Courtesy of Blavka Photography

The Multimedia Flight of K.T. Niehoff’s “Before We Flew Like Birds, We Flew Like Clouds”

Incorporating dance, virtual reality, installation and audio, the complex piece explores other bodies.

“What does it feel like to be in your body?”

At first blush, this isn’t a very unusual question for a choreographer to ask, and KT Niehoff has been asking it of many dancers over the course of her career. She’s been a central figure in the Seattle dance community since she arrived here in the ’90s to perform with Pat Graney. She would go on to co-found Velocity Dance Center and create a body of work that has constantly pushed the borders of the art form. In the past, she’s staged dances in museums and back alleys, on sidewalks and carousels, as well as in more conventional theaters, all the time posing increasingly difficult technical challenges. Her most recent works have been as much about social interaction as about kinetic virtuosity, a series of cabaret encounters in which dancers write letters to the audience and stalk down a runway like high-fashion models.

But her newest work, Before We Flew Like Birds, We Flew Like Clouds, is more a trip to a planetarium than a nightclub. Niehoff, current artist-in-service at Velocity, has devised a performance installation that scatters the audience throughout the space, where she examines a quartet of people with extraordinary physical stories. Her subjects—a speed skater, an astronaut, a para-rower, and a survivor of a near-death experience—are featured in a series of virtual-reality films. In actual reality a trio of dancers will be performing among the audience, who are seated in swivel chairs so that they can focus anywhere in the space. And hovering above them all will be a constellation of helium balloons, drifting on the air currents.

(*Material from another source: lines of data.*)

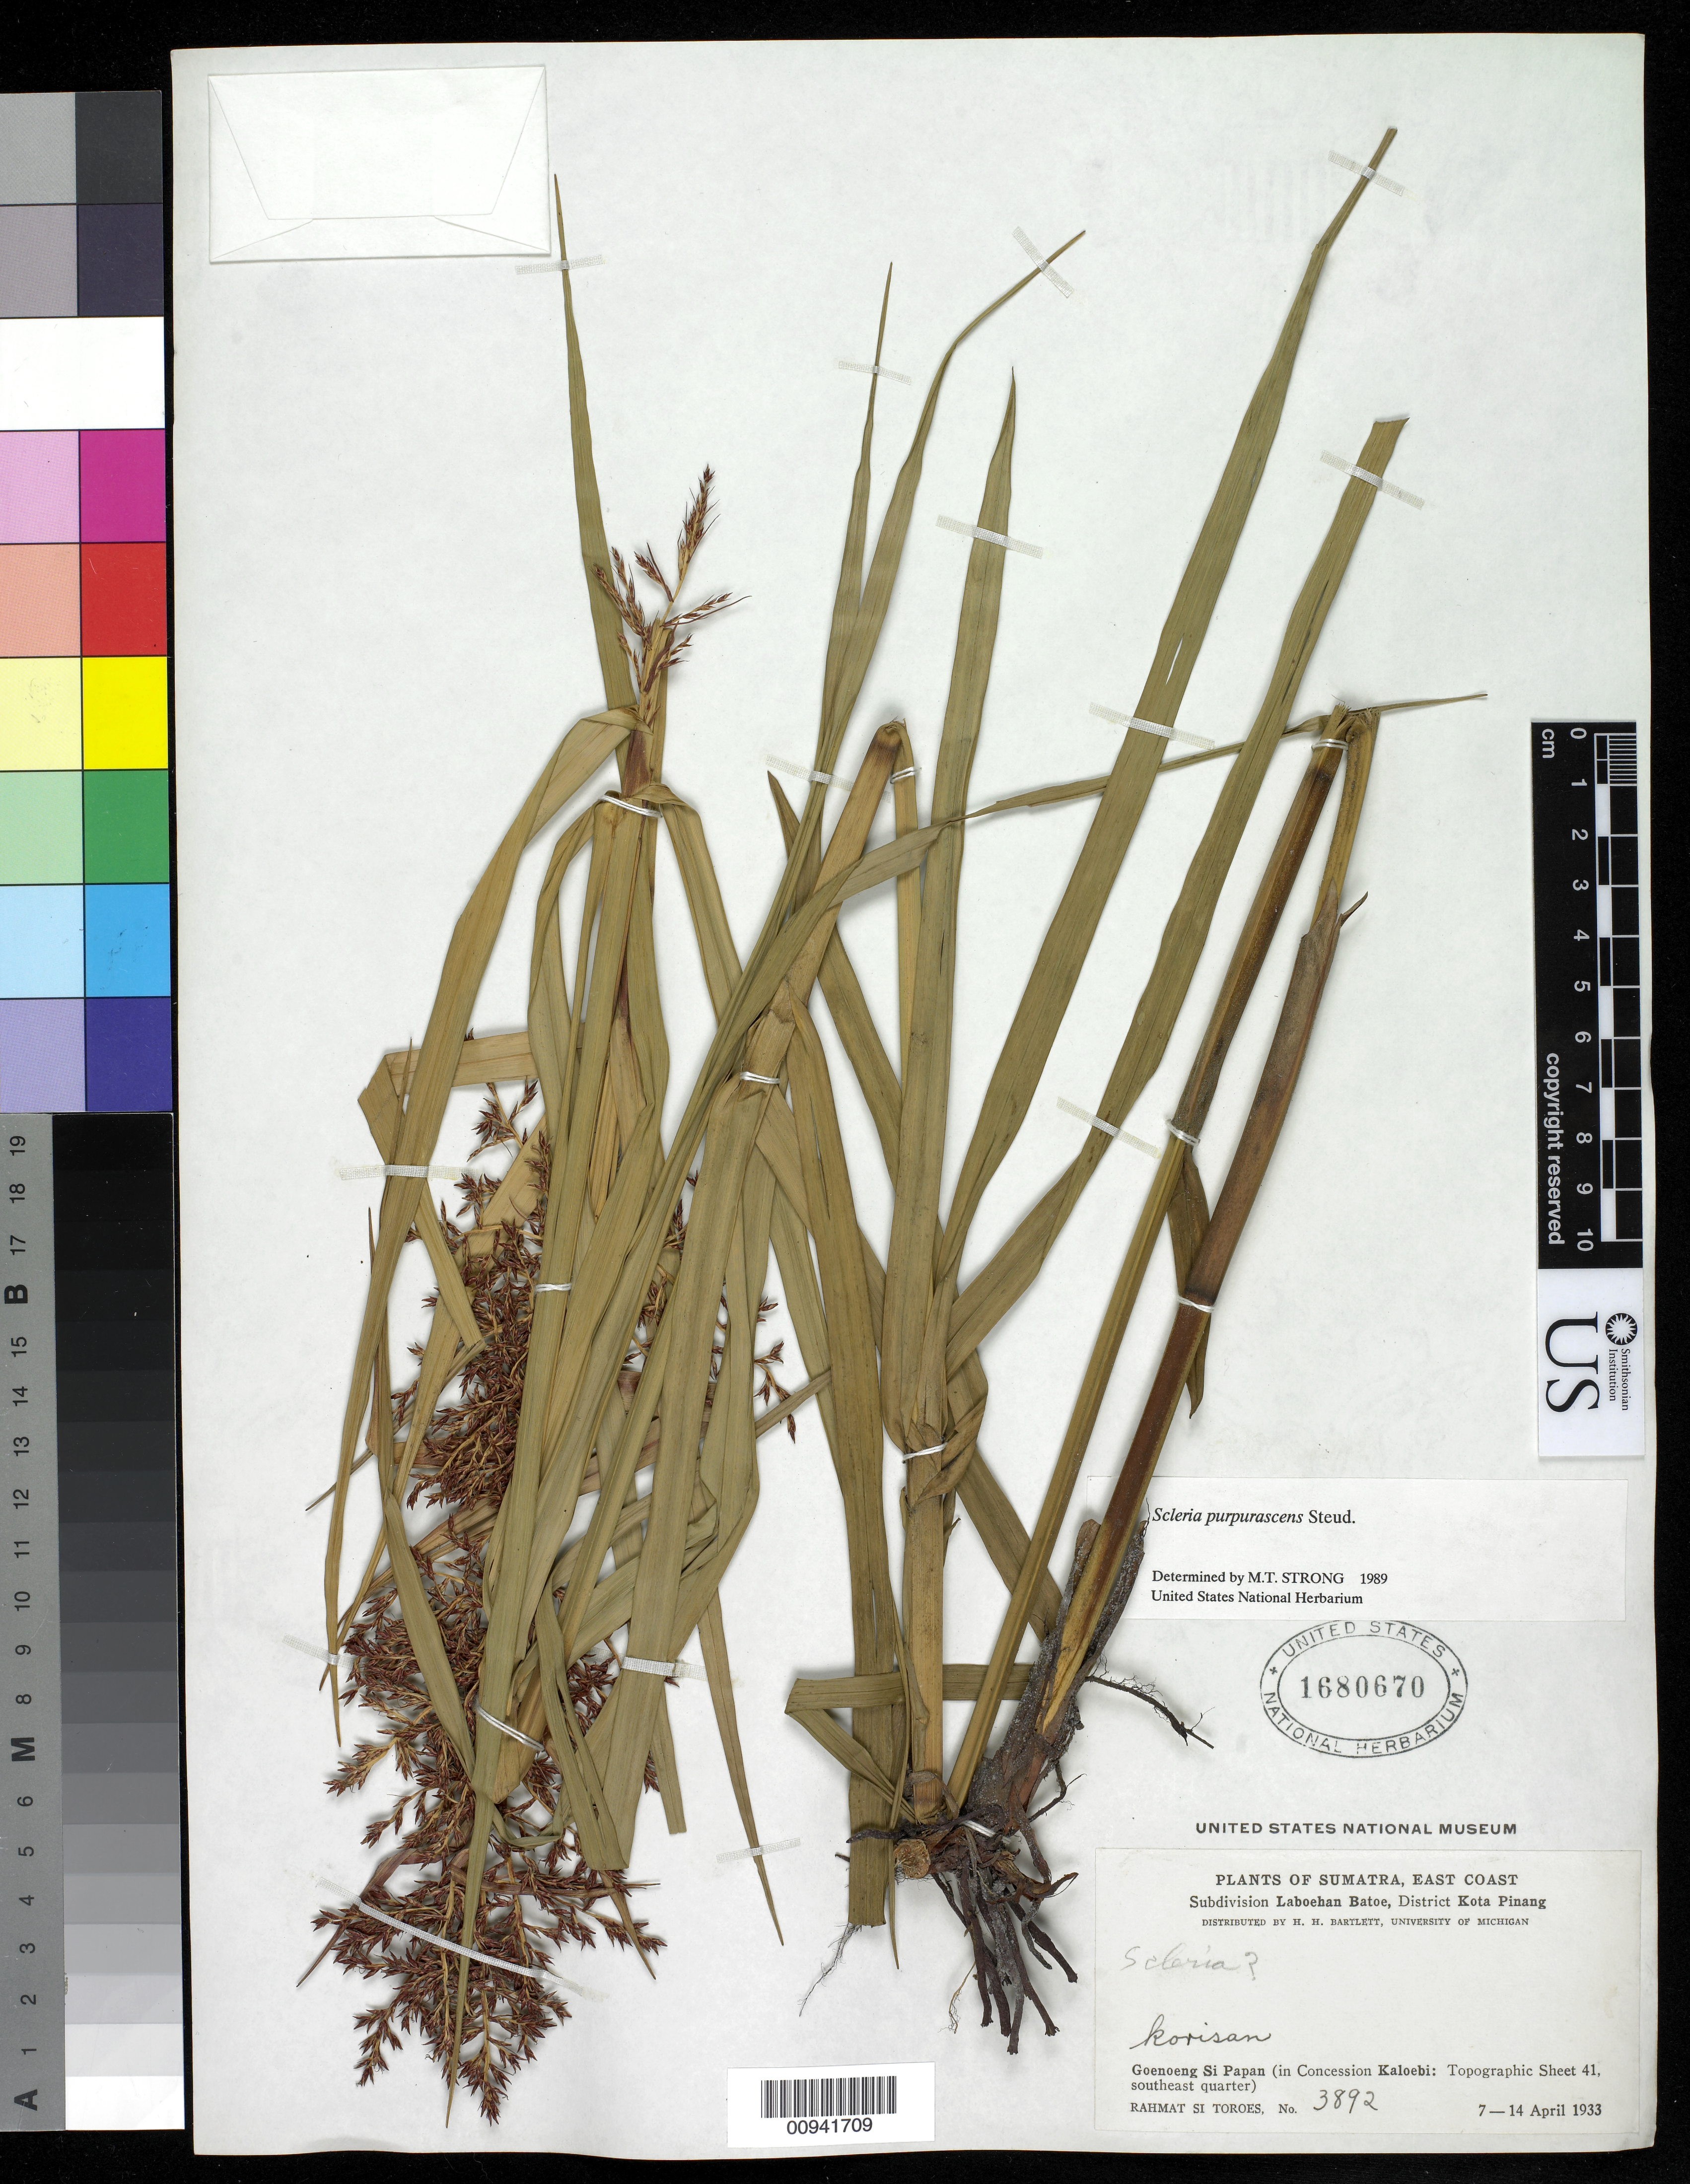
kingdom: Plantae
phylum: Tracheophyta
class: Liliopsida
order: Poales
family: Cyperaceae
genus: Scleria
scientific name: Scleria purpurascens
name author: Steud.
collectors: Rahmat Si Boeea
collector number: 3892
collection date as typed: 07 Apr 1933 to 14 Apr 1933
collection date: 1933-04-07/1933-04-14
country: Indonesia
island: Sumatra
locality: Subdivision Laboehan Batoe, District Kota Pinang, Goenoeng Si Papan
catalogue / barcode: US 1680670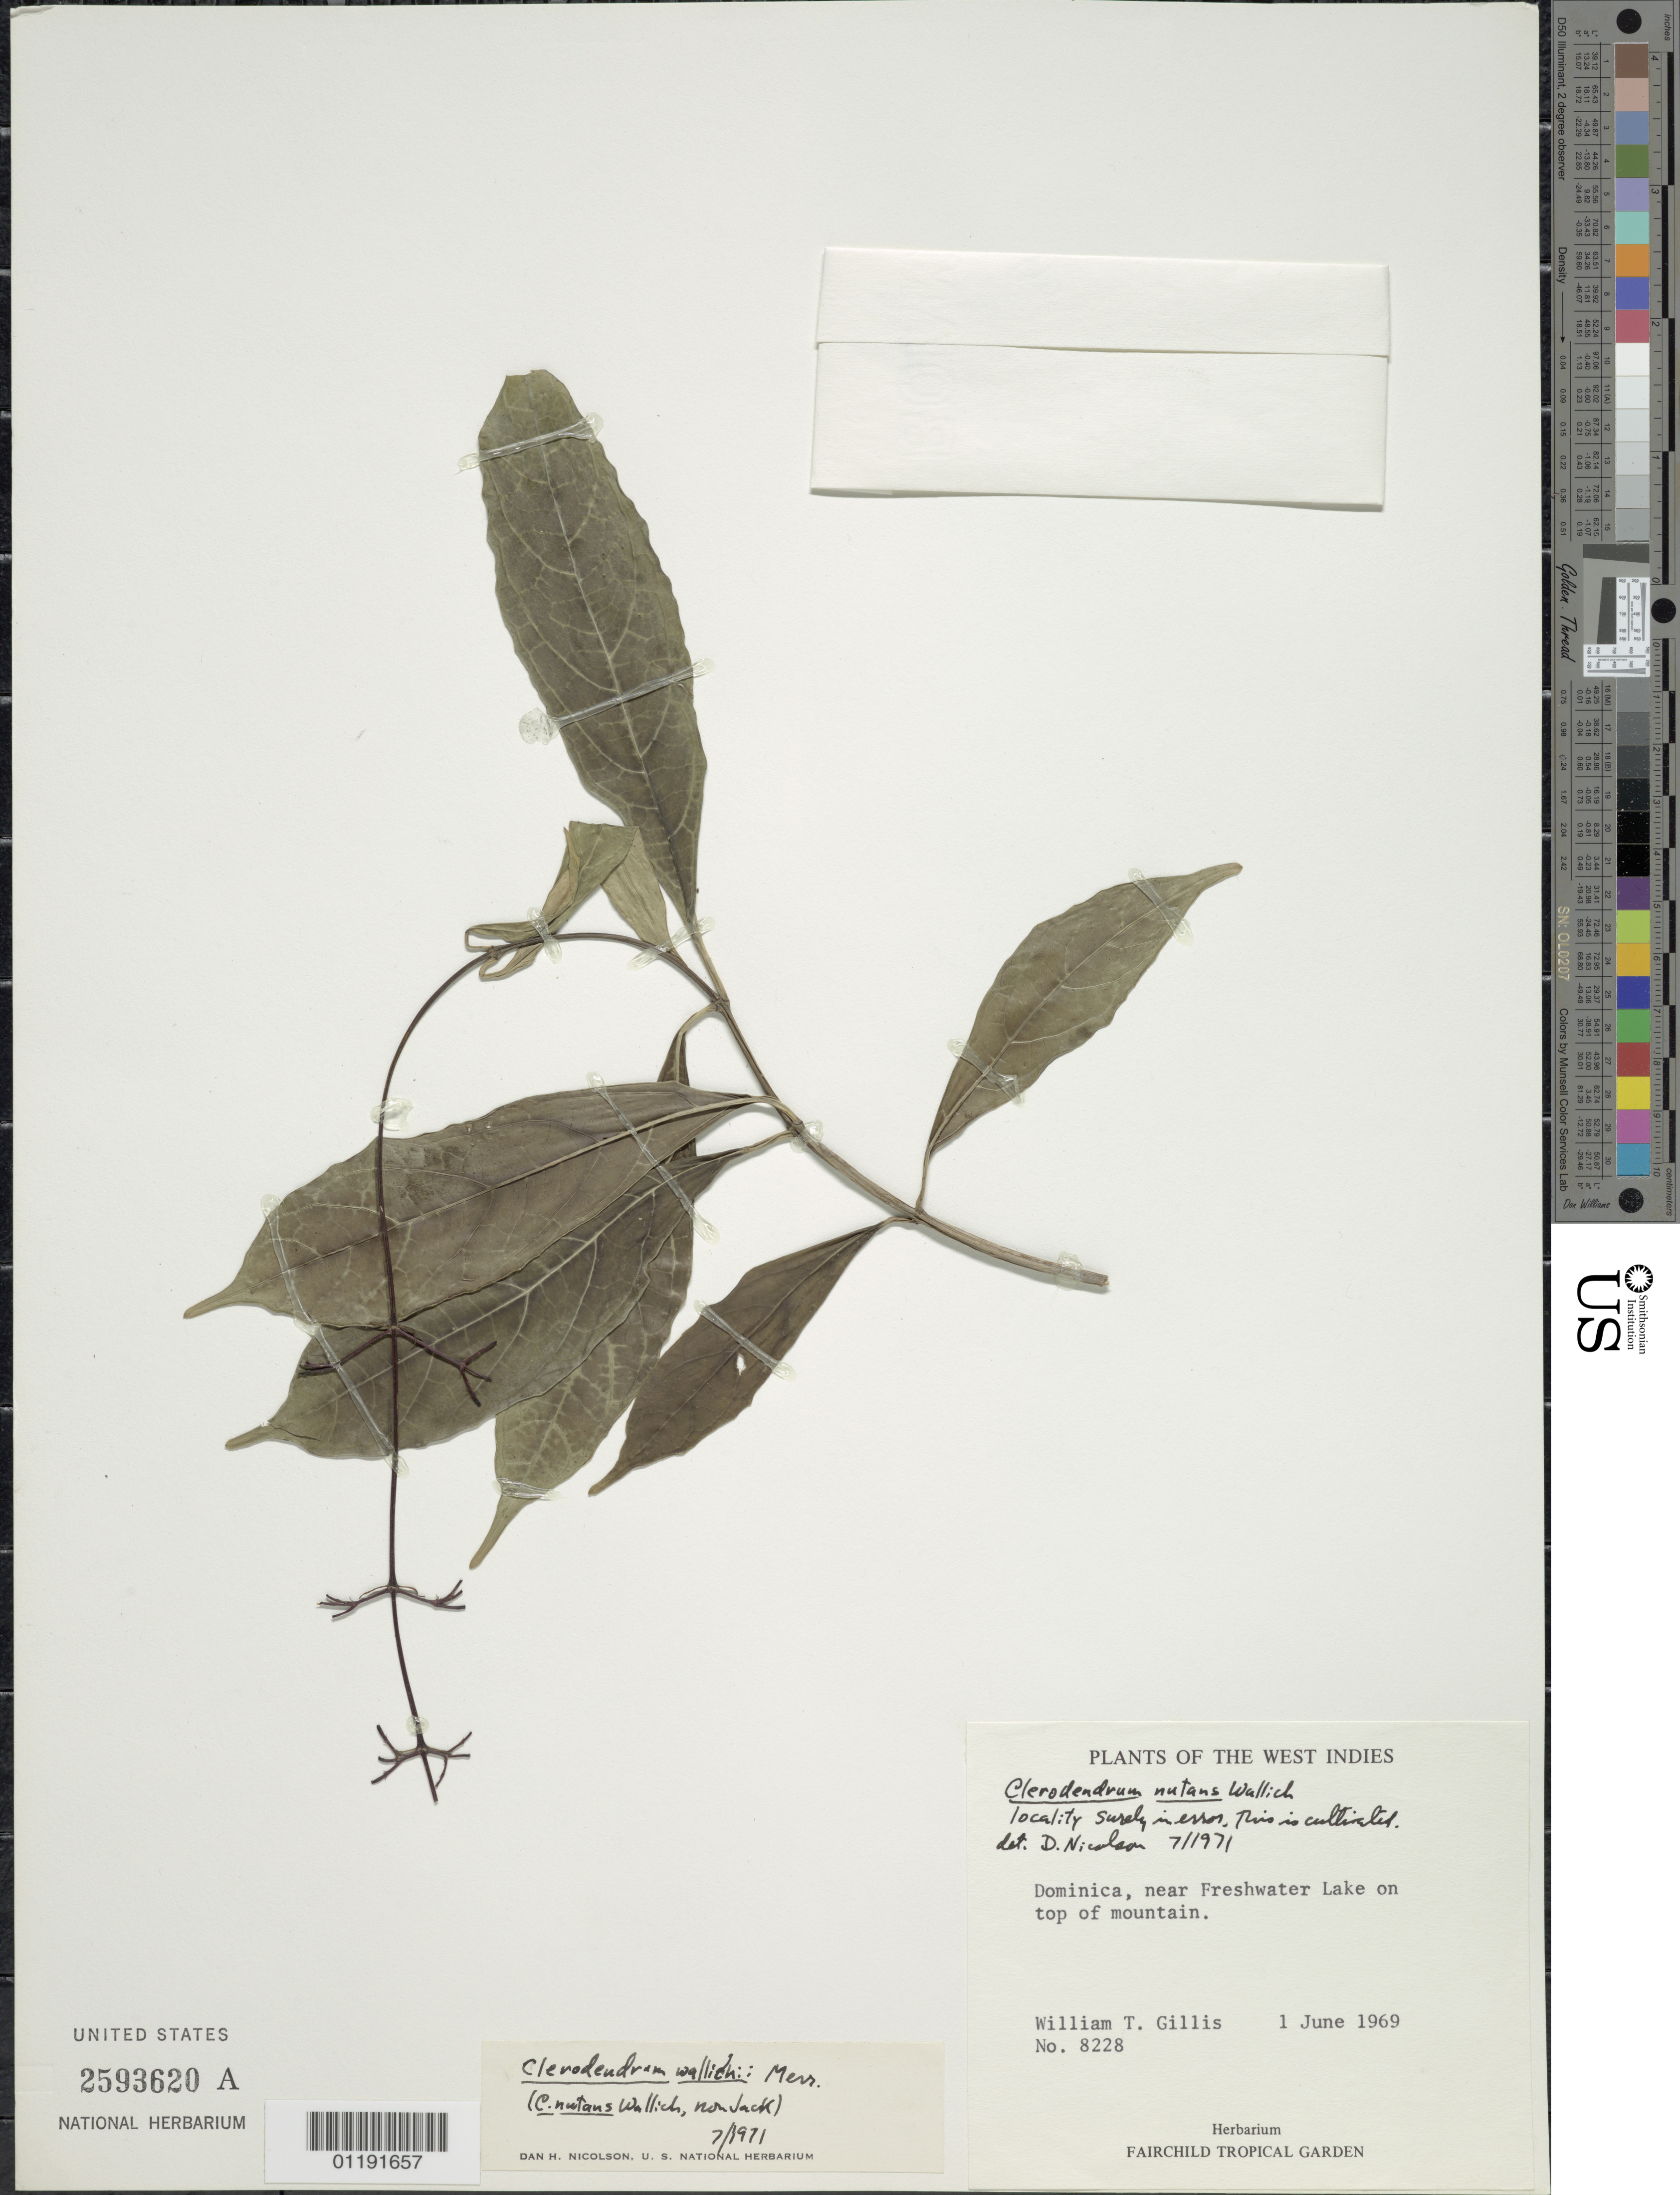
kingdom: Plantae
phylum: Tracheophyta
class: Magnoliopsida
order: Lamiales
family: Lamiaceae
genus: Clerodendrum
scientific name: Clerodendrum wallichii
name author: Merr.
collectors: W. T. Gillis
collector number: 8228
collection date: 1969-06-01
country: Dominica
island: Dominica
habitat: Near freshwater lake on top of mountain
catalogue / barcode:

Niehoff is using Before We Flew to examine those extremes—of speed, of grace, of intensity—using advanced technology and old-fashioned sweat to give us the sensation of another body, a taste of another world.

Photo by Nate Watters

A. Talking about the multiple elements in the work, Niehoff sounds as much like a project manager as a choreographer, describing the cave-like enclosure by designer Cameron Irwin, the painstaking calibration of weights that will keep the balloons suspended at the right height, and the myriad variables involved in creating the VR films. She is collaborating with musician Zeke Keeble on a score that incorporates interviews with her four subjects with her own singing, and has designed a series of poster images of those subjects.

Courtesy Blavka Photography

B. Soyeon Yi was the first Korean to go into space, on a Russian mission to the International Space Station. In her interview with Niehoff, she talks about her experience of weightlessness, the disorientation of floating, the contrast between the profound nature of being in space and the bizarre sensation of her breasts floating inside her sports bra.

Courtesy Blavka Photography

C. Speed-skater Maurice Hall has an entirely different story to tell. In his interview he dissects the biomechanics of a left-hand turn with incredible detail—the placement of the feet and the focus on the pivot point. Niehoff and Keeble loop and overlay that audio in the score so that our ears vibrate with the single-minded intensity of the task at hand. Translated into more abstract movement for dancer Patrick Kilbane, we see the glide that the still image of Hall hints at.

Photo by Nate Watters

D. Dancer Alia Swersky has such long arms and legs that she seems like a shape-shifter. Folded demurely and curled up, she looks almost harmless, but when her limbs flash open in an extension, she becomes fierce. She’s had a long performance career in Seattle, working for several different choreographers, but wherever she is, she brings a sense of kinetic authority. Along with Kilbane and Liane Aung, Swersky is more than capable of the extremes that Niehoff is working with here. Before We Flew Like Birds, We Flew Like Clouds, 12th Ave Arts, 1620 12th Ave, $18–$50. Times vary, March 9–April 1.